School Without Walls reopens

When students in Carlton Ackerman’s AP geography class were asked what their favorite part of the new School Without Walls building was, one female student was quick to answer: Bathrooms.

A minor aspect of a two-year, $39 million renovation that culminated in an August ribbon-cutting ceremony with D.C. Mayor Adrian Fenty, D.C. Public School Chancellor Michelle Rhee, and University President Steven Knapp, the new restrooms are a welcome addition for students who remember having to take the stairs to the basement to the only bathrooms in the school.

Many of the students and teachers are grateful for even the most minor of the renovations. That the ceiling no longer falls down on students in class. That the heat and air conditioning now work. That the basement doesn’t flood anymore when it rains.

“I used to be in Spanish class and some of the windows were broken, so we had to wear our coats inside because it was so cold,” senior Malika Morris said. “I’m just happy to be back, really. And being a senior and being in the new building, it just feels really nice. And it feels like coming home.”

The renovations have also brought new opportunities to students. Promethium boards, which are interactive whiteboards that allow teachers to store notes electronically, hang in the classrooms. New science labs mean that not only can students complete lab work without having to leave the building, but the school now offers AP biology in addition to AP physics. An advanced media room means students will be able to communicate online with schools in Ghana and Nigeria, where 20 School Without Walls students will be heading next week as part of a $370,000 grant from the State Department for a Reading Across Continents exchange program.

“The new facility allows us to really be international in our scope and produce citizens not only of D.C. and the United States, but of the world,” principal Richard Trogisch said. “It allows them to have a much better understanding, to be able to compete and understand the global economy.
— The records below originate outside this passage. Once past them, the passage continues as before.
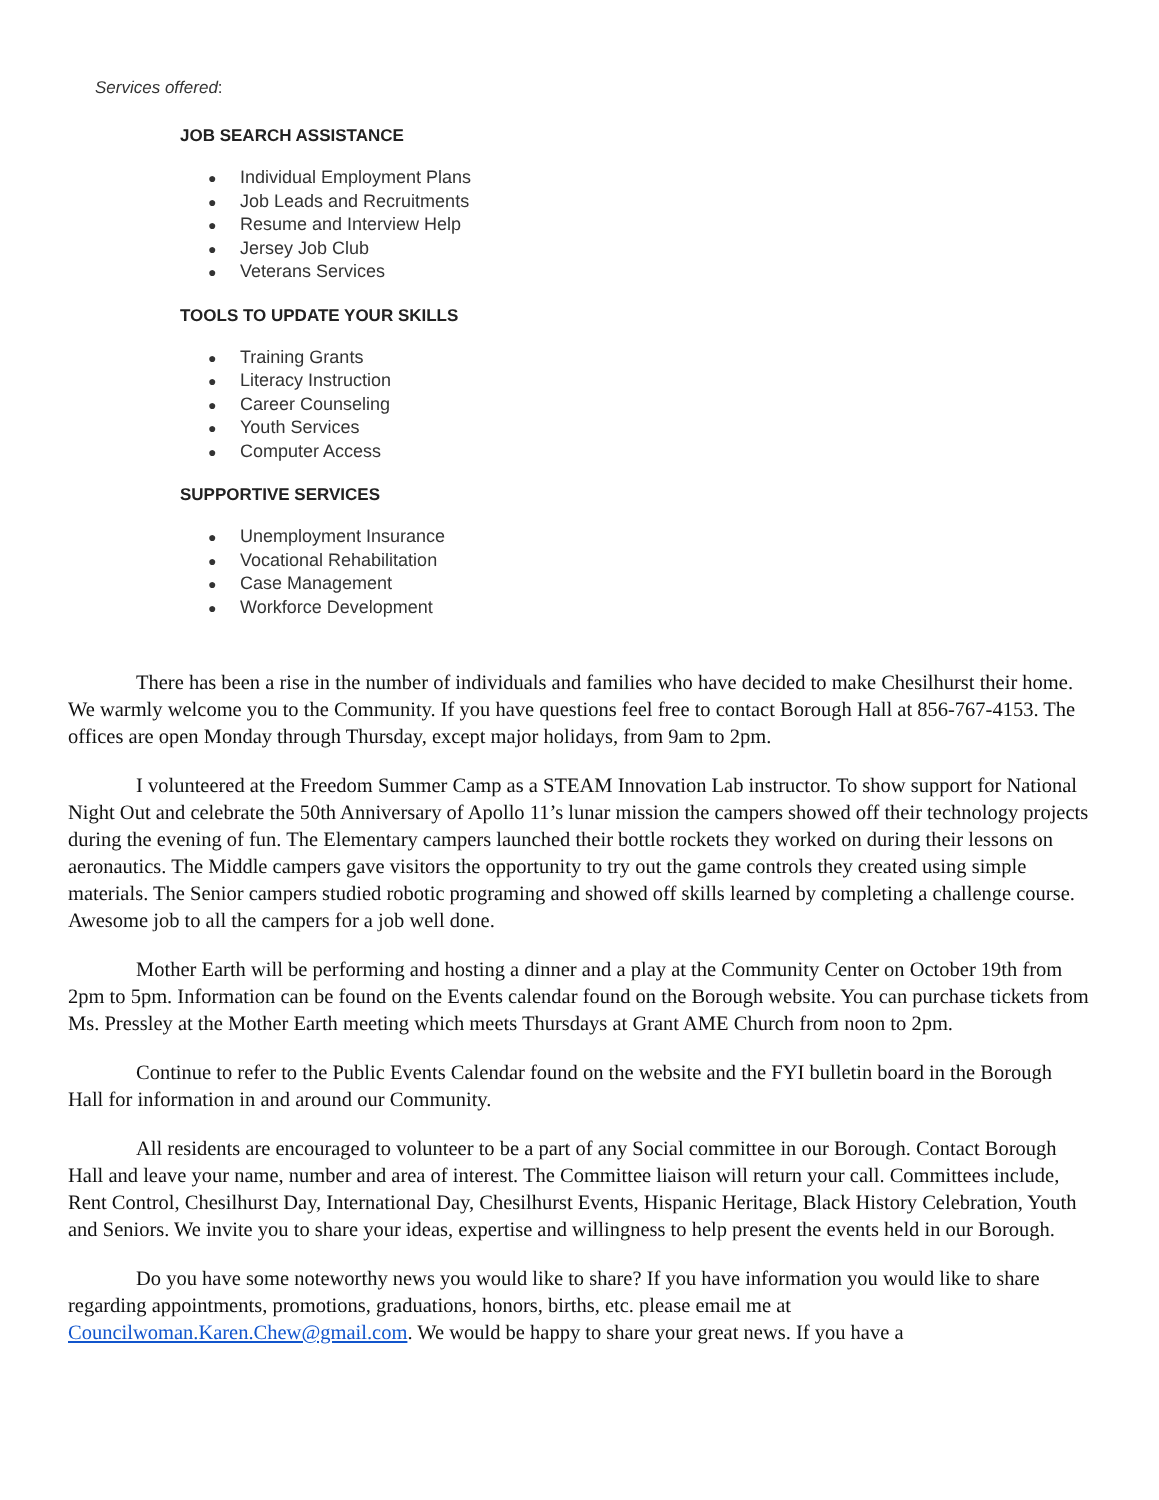Services offered:
JOB SEARCH ASSISTANCE
● Individual Employment Plans
● Job Leads and Recruitments
● Resume and Interview Help
● Jersey Job Club
● Veterans Services
TOOLS TO UPDATE YOUR SKILLS
● Training Grants
● Literacy Instruction
● Career Counseling
● Youth Services
● Computer Access
SUPPORTIVE SERVICES
● Unemployment Insurance
● Vocational Rehabilitation
● Case Management
● Workforce Development
There has been a rise in the number of individuals and families who have decided to make Chesilhurst their home. We warmly welcome you to the Community. If you have questions feel free to contact Borough Hall at 856-767-4153. The offices are open Monday through Thursday, except major holidays, from 9am to 2pm.
I volunteered at the Freedom Summer Camp as a STEAM Innovation Lab instructor. To show support for National Night Out and celebrate the 50th Anniversary of Apollo 11’s lunar mission the campers showed off their technology projects during the evening of fun. The Elementary campers launched their bottle rockets they worked on during their lessons on aeronautics. The Middle campers gave visitors the opportunity to try out the game controls they created using simple materials. The Senior campers studied robotic programing and showed off skills learned by completing a challenge course. Awesome job to all the campers for a job well done.
Mother Earth will be performing and hosting a dinner and a play at the Community Center on October 19th from 2pm to 5pm. Information can be found on the Events calendar found on the Borough website. You can purchase tickets from Ms. Pressley at the Mother Earth meeting which meets Thursdays at Grant AME Church from noon to 2pm.
Continue to refer to the Public Events Calendar found on the website and the FYI bulletin board in the Borough Hall for information in and around our Community.
All residents are encouraged to volunteer to be a part of any Social committee in our Borough. Contact Borough Hall and leave your name, number and area of interest. The Committee liaison will return your call. Committees include, Rent Control, Chesilhurst Day, International Day, Chesilhurst Events, Hispanic Heritage, Black History Celebration, Youth and Seniors. We invite you to share your ideas, expertise and willingness to help present the events held in our Borough.
Do you have some noteworthy news you would like to share? If you have information you would like to share regarding appointments, promotions, graduations, honors, births, etc. please email me at Councilwoman.Karen.Chew@gmail.com. We would be happy to share your great news. If you have a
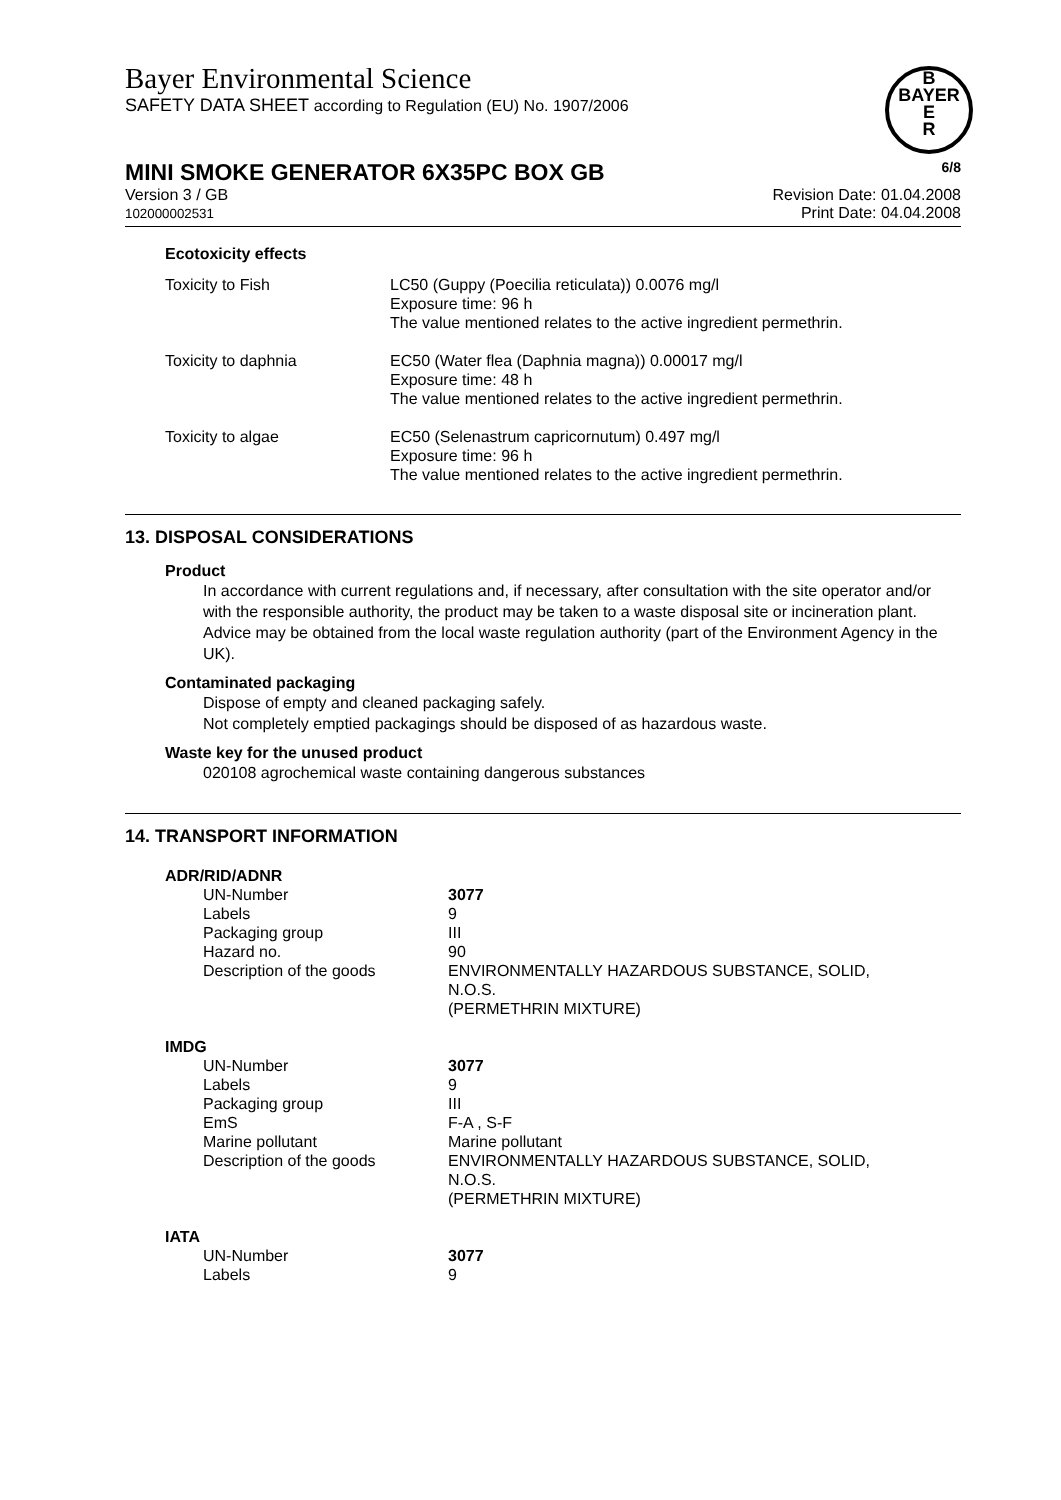Bayer Environmental Science
SAFETY DATA SHEET according to Regulation (EU) No. 1907/2006
B
BAYER
E
R
MINI SMOKE GENERATOR 6X35PC BOX GB 6/8
Version 3 / GB
102000002531
Revision Date: 01.04.2008
Print Date: 04.04.2008
Ecotoxicity effects
| Toxicity to Fish | LC50 (Guppy (Poecilia reticulata)) 0.0076 mg/l Exposure time: 96 h The value mentioned relates to the active ingredient permethrin. |
| Toxicity to daphnia | EC50 (Water flea (Daphnia magna)) 0.00017 mg/l Exposure time: 48 h The value mentioned relates to the active ingredient permethrin. |
| Toxicity to algae | EC50 (Selenastrum capricornutum) 0.497 mg/l Exposure time: 96 h The value mentioned relates to the active ingredient permethrin. |
13. DISPOSAL CONSIDERATIONS
Product
In accordance with current regulations and, if necessary, after consultation with the site operator and/or with the responsible authority, the product may be taken to a waste disposal site or incineration plant.
Advice may be obtained from the local waste regulation authority (part of the Environment Agency in the UK).
Contaminated packaging
Dispose of empty and cleaned packaging safely.
Not completely emptied packagings should be disposed of as hazardous waste.
Waste key for the unused product
020108 agrochemical waste containing dangerous substances
14. TRANSPORT INFORMATION
ADR/RID/ADNR
| UN-Number | 3077 |
| Labels | 9 |
| Packaging group | III |
| Hazard no. | 90 |
| Description of the goods | ENVIRONMENTALLY HAZARDOUS SUBSTANCE, SOLID, N.O.S. (PERMETHRIN MIXTURE) |
IMDG
| UN-Number | 3077 |
| Labels | 9 |
| Packaging group | III |
| EmS | F-A , S-F |
| Marine pollutant | Marine pollutant |
| Description of the goods | ENVIRONMENTALLY HAZARDOUS SUBSTANCE, SOLID, N.O.S. (PERMETHRIN MIXTURE) |
IATA
| UN-Number | 3077 |
| Labels | 9 |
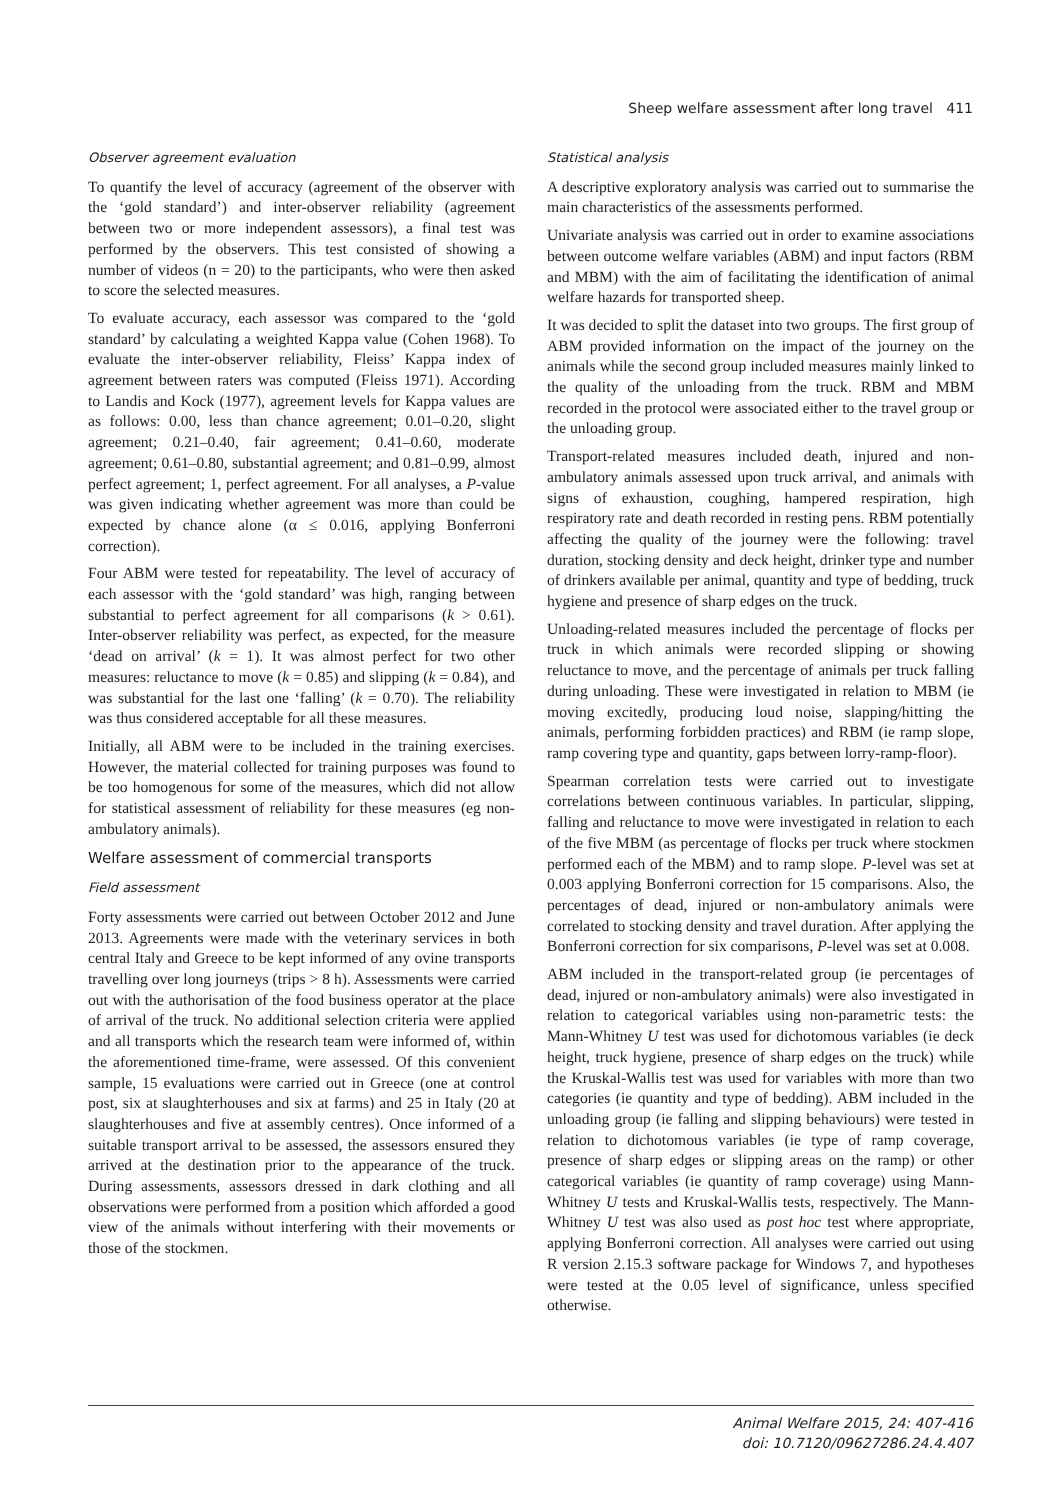Sheep welfare assessment after long travel 411
Observer agreement evaluation
To quantify the level of accuracy (agreement of the observer with the ‘gold standard’) and inter-observer reliability (agreement between two or more independent assessors), a final test was performed by the observers. This test consisted of showing a number of videos (n = 20) to the participants, who were then asked to score the selected measures.
To evaluate accuracy, each assessor was compared to the ‘gold standard’ by calculating a weighted Kappa value (Cohen 1968). To evaluate the inter-observer reliability, Fleiss’ Kappa index of agreement between raters was computed (Fleiss 1971). According to Landis and Kock (1977), agreement levels for Kappa values are as follows: 0.00, less than chance agreement; 0.01–0.20, slight agreement; 0.21–0.40, fair agreement; 0.41–0.60, moderate agreement; 0.61–0.80, substantial agreement; and 0.81–0.99, almost perfect agreement; 1, perfect agreement. For all analyses, a P-value was given indicating whether agreement was more than could be expected by chance alone (α ≤ 0.016, applying Bonferroni correction).
Four ABM were tested for repeatability. The level of accuracy of each assessor with the ‘gold standard’ was high, ranging between substantial to perfect agreement for all comparisons (k > 0.61). Inter-observer reliability was perfect, as expected, for the measure ‘dead on arrival’ (k = 1). It was almost perfect for two other measures: reluctance to move (k = 0.85) and slipping (k = 0.84), and was substantial for the last one ‘falling’ (k = 0.70). The reliability was thus considered acceptable for all these measures.
Initially, all ABM were to be included in the training exercises. However, the material collected for training purposes was found to be too homogenous for some of the measures, which did not allow for statistical assessment of reliability for these measures (eg non-ambulatory animals).
Welfare assessment of commercial transports
Field assessment
Forty assessments were carried out between October 2012 and June 2013. Agreements were made with the veterinary services in both central Italy and Greece to be kept informed of any ovine transports travelling over long journeys (trips > 8 h). Assessments were carried out with the authorisation of the food business operator at the place of arrival of the truck. No additional selection criteria were applied and all transports which the research team were informed of, within the aforementioned time-frame, were assessed. Of this convenient sample, 15 evaluations were carried out in Greece (one at control post, six at slaughterhouses and six at farms) and 25 in Italy (20 at slaughterhouses and five at assembly centres). Once informed of a suitable transport arrival to be assessed, the assessors ensured they arrived at the destination prior to the appearance of the truck. During assessments, assessors dressed in dark clothing and all observations were performed from a position which afforded a good view of the animals without interfering with their movements or those of the stockmen.
Statistical analysis
A descriptive exploratory analysis was carried out to summarise the main characteristics of the assessments performed.
Univariate analysis was carried out in order to examine associations between outcome welfare variables (ABM) and input factors (RBM and MBM) with the aim of facilitating the identification of animal welfare hazards for transported sheep.
It was decided to split the dataset into two groups. The first group of ABM provided information on the impact of the journey on the animals while the second group included measures mainly linked to the quality of the unloading from the truck. RBM and MBM recorded in the protocol were associated either to the travel group or the unloading group.
Transport-related measures included death, injured and non-ambulatory animals assessed upon truck arrival, and animals with signs of exhaustion, coughing, hampered respiration, high respiratory rate and death recorded in resting pens. RBM potentially affecting the quality of the journey were the following: travel duration, stocking density and deck height, drinker type and number of drinkers available per animal, quantity and type of bedding, truck hygiene and presence of sharp edges on the truck.
Unloading-related measures included the percentage of flocks per truck in which animals were recorded slipping or showing reluctance to move, and the percentage of animals per truck falling during unloading. These were investigated in relation to MBM (ie moving excitedly, producing loud noise, slapping/hitting the animals, performing forbidden practices) and RBM (ie ramp slope, ramp covering type and quantity, gaps between lorry-ramp-floor).
Spearman correlation tests were carried out to investigate correlations between continuous variables. In particular, slipping, falling and reluctance to move were investigated in relation to each of the five MBM (as percentage of flocks per truck where stockmen performed each of the MBM) and to ramp slope. P-level was set at 0.003 applying Bonferroni correction for 15 comparisons. Also, the percentages of dead, injured or non-ambulatory animals were correlated to stocking density and travel duration. After applying the Bonferroni correction for six comparisons, P-level was set at 0.008.
ABM included in the transport-related group (ie percentages of dead, injured or non-ambulatory animals) were also investigated in relation to categorical variables using non-parametric tests: the Mann-Whitney U test was used for dichotomous variables (ie deck height, truck hygiene, presence of sharp edges on the truck) while the Kruskal-Wallis test was used for variables with more than two categories (ie quantity and type of bedding). ABM included in the unloading group (ie falling and slipping behaviours) were tested in relation to dichotomous variables (ie type of ramp coverage, presence of sharp edges or slipping areas on the ramp) or other categorical variables (ie quantity of ramp coverage) using Mann-Whitney U tests and Kruskal-Wallis tests, respectively. The Mann-Whitney U test was also used as post hoc test where appropriate, applying Bonferroni correction. All analyses were carried out using R version 2.15.3 software package for Windows 7, and hypotheses were tested at the 0.05 level of significance, unless specified otherwise.
Animal Welfare 2015, 24: 407-416
doi: 10.7120/09627286.24.4.407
And get along with people.”

But returning to the Foggy Bottom building also affords students scholastic opportunities unavailable at the Logan School building near Union Station, where they were relocated in 2007 to accommodate the renovations. Students can now study full-time at GW and graduate high school with an associate degree from the University, take GW classes for college credit before and after the school day, and use GW facilities for assemblies, graduation and open houses. The partnership is mutually beneficial, however, with GW graduate students using School Without Walls classes in the evening.

“I have handled the applications for the GW courses, and the students just have a lot more options now that we’re back on campus,” counselor Lauren Dietz said. “So whereas last year, taking a class before school wasn’t really an option because of travel time needed to get over to the other building, we have a few students who take 8 a.m. classes in Funger, and come catty-corner here for 8:45.”

For Morris, the reconstruction has given her additional pride in her alma mater.

“I think it gives us a little more recognition and more people will know about us because I remember freshman year when people would ask me what school I went to, I’d say, ‘School Without Walls,’ and they’d say ‘What school is that?’ But now I say I go to School Without Walls and they’re like, ‘Oh the new school in GW,'” Morris said. “And that’s my school! So it feels good.”